Form Filing Tips
It's important for you to understand how the USCIS application process works. Knowing the facts will help you avoid scams.
Top 10 Tips Before You File
- The official website for USCIS is www.uscis.gov.
- USCIS does not charge you a fee to download forms.
- Read the form instructions before completing the form. Remember to fill in all required fields and send in any required documentation.
- You must sign your form before sending it to USCIS.
- Before you sign an immigration form make sure that you understand it and that the information on it is true and accurate.
- Never sign blank forms.
- USCIS requires you to pay a filing fee for most forms.
- You can pay filing fees with a money order, certified check or valid credit card.
- Make sure you get a receipt for any payment you make to an attorney or accredited representative.
- Keep copies of all forms and other documents that you file with USCIS.
Top 3 Tips After You File
- USCIS will mail you a receipt after we receive your application.

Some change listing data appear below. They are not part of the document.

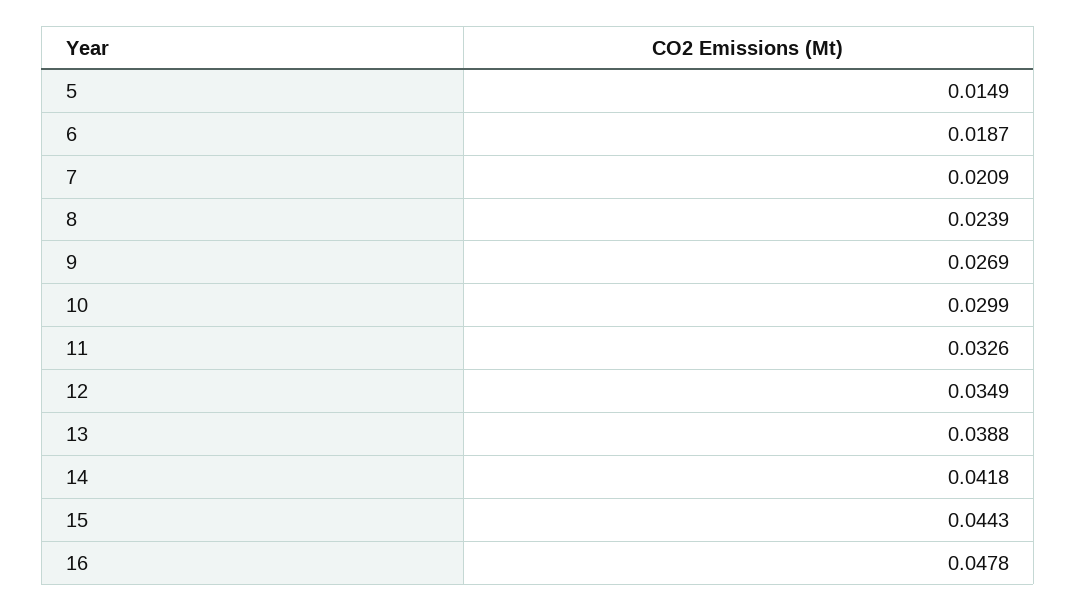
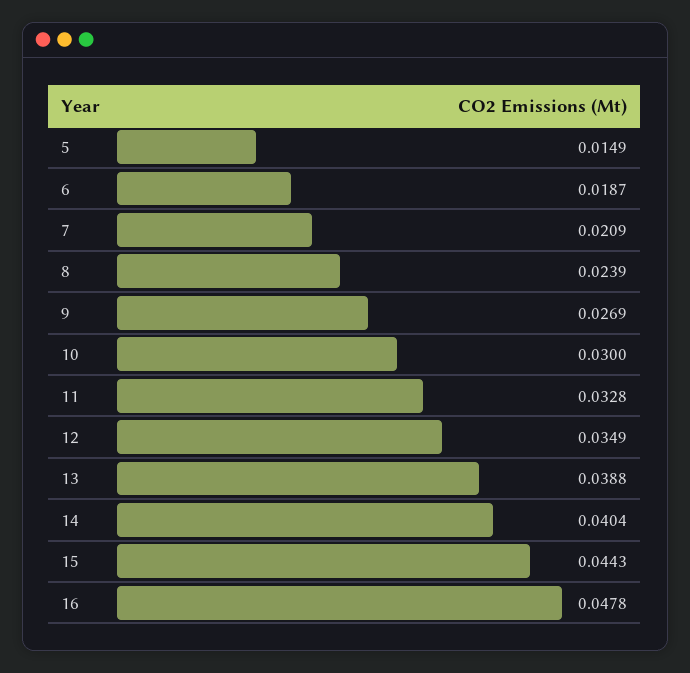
10: 0.0299 -> 0.03
11: 0.0326 -> 0.0328
14: 0.0418 -> 0.0404

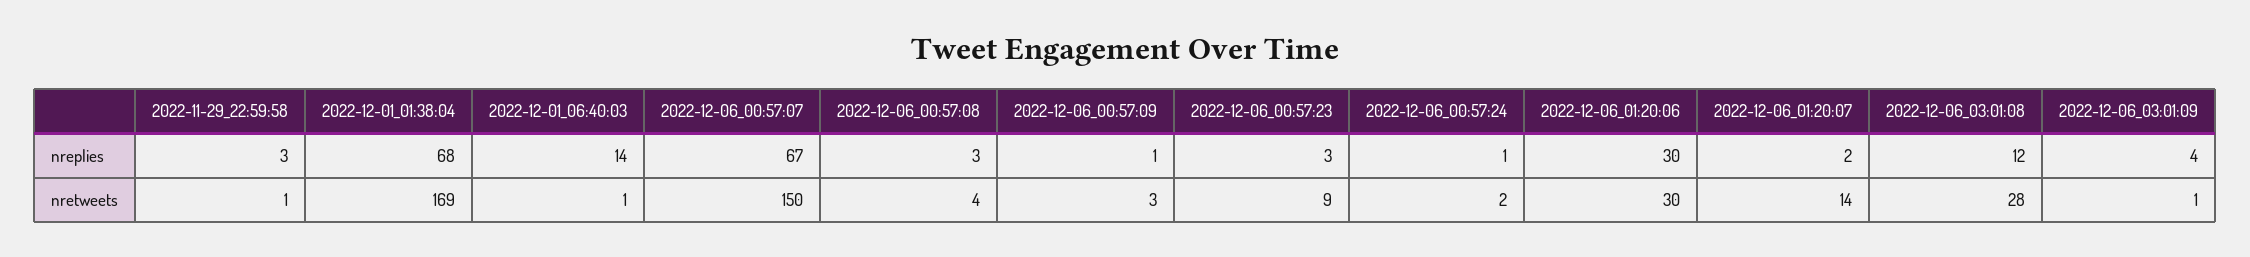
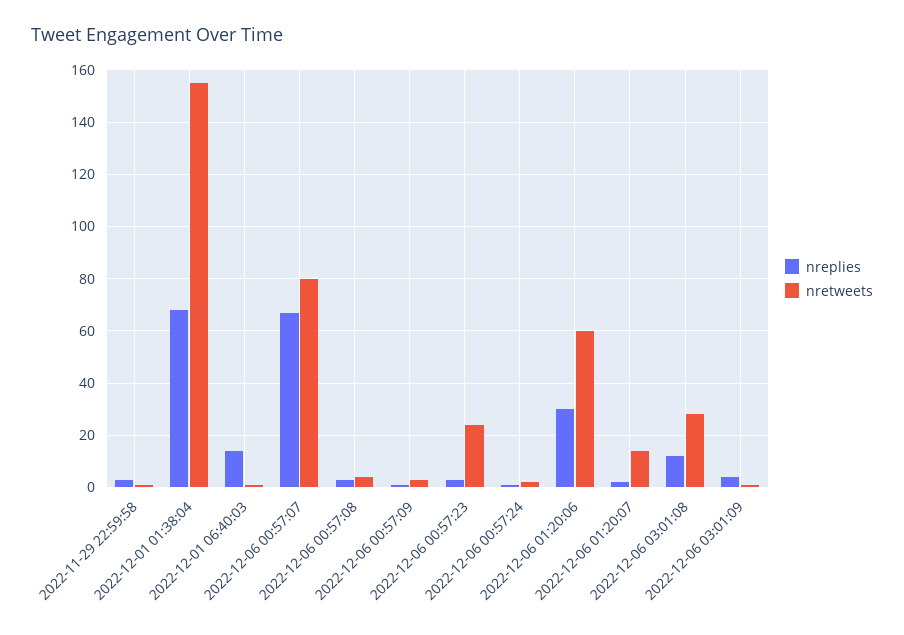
nretweets, 2022-12-01_01:38:04: 169 -> 155
nretweets, 2022-12-06_00:57:07: 150 -> 80
nretweets, 2022-12-06_00:57:23: 9 -> 25
nretweets, 2022-12-06_01:20:06: 30 -> 60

Make sure to keep the receipt for your records.
- Use the receipt number on your receipt to track the status of your application online.
- If you have questions about your application, you can make a free Infopass appointment to visit a USCIS office and speak with an immigration officer.
Tips for Working with an Attorney or Accredited Representative
- If you're working with an attorney, check with the state bar association to verify that the attorney is eligible to practice in—and is a member in good standing of the bar of the highest court of—any U.S. state, possession, territory or commonwealth, or the District of Columbia.
- If working with a non-attorney, verify whether the individual is an accredited representative of an organization recognized by the Board of Immigration Appeals (BIA).
- Know the law in your state. Some states have specific laws regulating immigration consultants.
- If you are unsure whether your immigration service provider is giving trustworthy advice, do not hesitate to seek a second opinion. When doing so, always work with a licensed attorney or BIA-accredited representative.